YOUR OBJECTIVE - Transcribe each record below word for word.

========================

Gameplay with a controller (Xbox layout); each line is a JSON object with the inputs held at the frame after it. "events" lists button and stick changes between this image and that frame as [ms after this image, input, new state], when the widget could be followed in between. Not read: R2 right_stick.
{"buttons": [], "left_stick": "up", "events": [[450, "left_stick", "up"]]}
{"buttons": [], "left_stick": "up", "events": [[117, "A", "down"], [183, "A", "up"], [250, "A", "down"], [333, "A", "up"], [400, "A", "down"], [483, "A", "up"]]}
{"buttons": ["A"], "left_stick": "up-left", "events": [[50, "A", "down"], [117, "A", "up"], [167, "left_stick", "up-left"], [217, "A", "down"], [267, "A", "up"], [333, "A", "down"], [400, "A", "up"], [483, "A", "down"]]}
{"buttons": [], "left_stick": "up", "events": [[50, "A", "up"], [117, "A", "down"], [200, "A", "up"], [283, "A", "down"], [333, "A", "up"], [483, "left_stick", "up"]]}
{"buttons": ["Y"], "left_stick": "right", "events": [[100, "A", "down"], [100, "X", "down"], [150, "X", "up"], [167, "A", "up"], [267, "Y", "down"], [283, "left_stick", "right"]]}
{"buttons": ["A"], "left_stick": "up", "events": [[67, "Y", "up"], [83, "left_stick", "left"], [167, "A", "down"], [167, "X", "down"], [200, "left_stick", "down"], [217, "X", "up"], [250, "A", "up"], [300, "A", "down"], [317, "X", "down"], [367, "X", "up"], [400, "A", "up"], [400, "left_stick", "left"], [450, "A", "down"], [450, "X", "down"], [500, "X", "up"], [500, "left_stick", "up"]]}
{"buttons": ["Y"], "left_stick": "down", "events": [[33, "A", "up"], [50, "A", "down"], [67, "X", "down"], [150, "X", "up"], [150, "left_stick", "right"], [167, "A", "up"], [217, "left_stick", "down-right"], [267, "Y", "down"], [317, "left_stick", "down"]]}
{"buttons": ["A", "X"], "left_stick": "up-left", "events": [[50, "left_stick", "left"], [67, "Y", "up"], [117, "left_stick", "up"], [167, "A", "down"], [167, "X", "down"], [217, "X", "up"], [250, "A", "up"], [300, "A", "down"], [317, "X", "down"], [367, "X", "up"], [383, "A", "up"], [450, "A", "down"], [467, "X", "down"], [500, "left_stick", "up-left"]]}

========================

REPLY -
Gameplay with a controller (Xbox layout); each line is a JSON object with the inputs held at the frame after it. "events" lists button and stick changes between this image and that frame as [ms after this image, input, new state], when the widget could be followed in between. Not read: R2 right_stick.
{"buttons": [], "left_stick": "up", "events": [[450, "left_stick", "up"]]}
{"buttons": [], "left_stick": "up", "events": [[117, "A", "down"], [183, "A", "up"], [250, "A", "down"], [333, "A", "up"], [400, "A", "down"], [483, "A", "up"]]}
{"buttons": ["A"], "left_stick": "up-left", "events": [[50, "A", "down"], [117, "A", "up"], [167, "left_stick", "up-left"], [217, "A", "down"], [267, "A", "up"], [333, "A", "down"], [400, "A", "up"], [483, "A", "down"]]}
{"buttons": [], "left_stick": "up", "events": [[50, "A", "up"], [117, "A", "down"], [200, "A", "up"], [283, "A", "down"], [333, "A", "up"], [483, "left_stick", "up"]]}
{"buttons": ["Y"], "left_stick": "right", "events": [[100, "A", "down"], [100, "X", "down"], [150, "X", "up"], [167, "A", "up"], [267, "Y", "down"], [283, "left_stick", "right"]]}
{"buttons": ["A"], "left_stick": "up", "events": [[67, "Y", "up"], [83, "left_stick", "left"], [167, "A", "down"], [167, "X", "down"], [200, "left_stick", "down"], [217, "X", "up"], [250, "A", "up"], [300, "A", "down"], [317, "X", "down"], [367, "X", "up"], [400, "A", "up"], [400, "left_stick", "left"], [450, "A", "down"], [450, "X", "down"], [500, "X", "up"], [500, "left_stick", "up"]]}
{"buttons": ["Y"], "left_stick": "down", "events": [[33, "A", "up"], [50, "A", "down"], [67, "X", "down"], [150, "X", "up"], [150, "left_stick", "right"], [167, "A", "up"], [217, "left_stick", "down-right"], [267, "Y", "down"], [317, "left_stick", "down"]]}
{"buttons": ["A", "X"], "left_stick": "up-left", "events": [[50, "left_stick", "left"], [67, "Y", "up"], [117, "left_stick", "up"], [167, "A", "down"], [167, "X", "down"], [217, "X", "up"], [250, "A", "up"], [300, "A", "down"], [317, "X", "down"], [367, "X", "up"], [383, "A", "up"], [450, "A", "down"], [467, "X", "down"], [500, "left_stick", "up-left"]]}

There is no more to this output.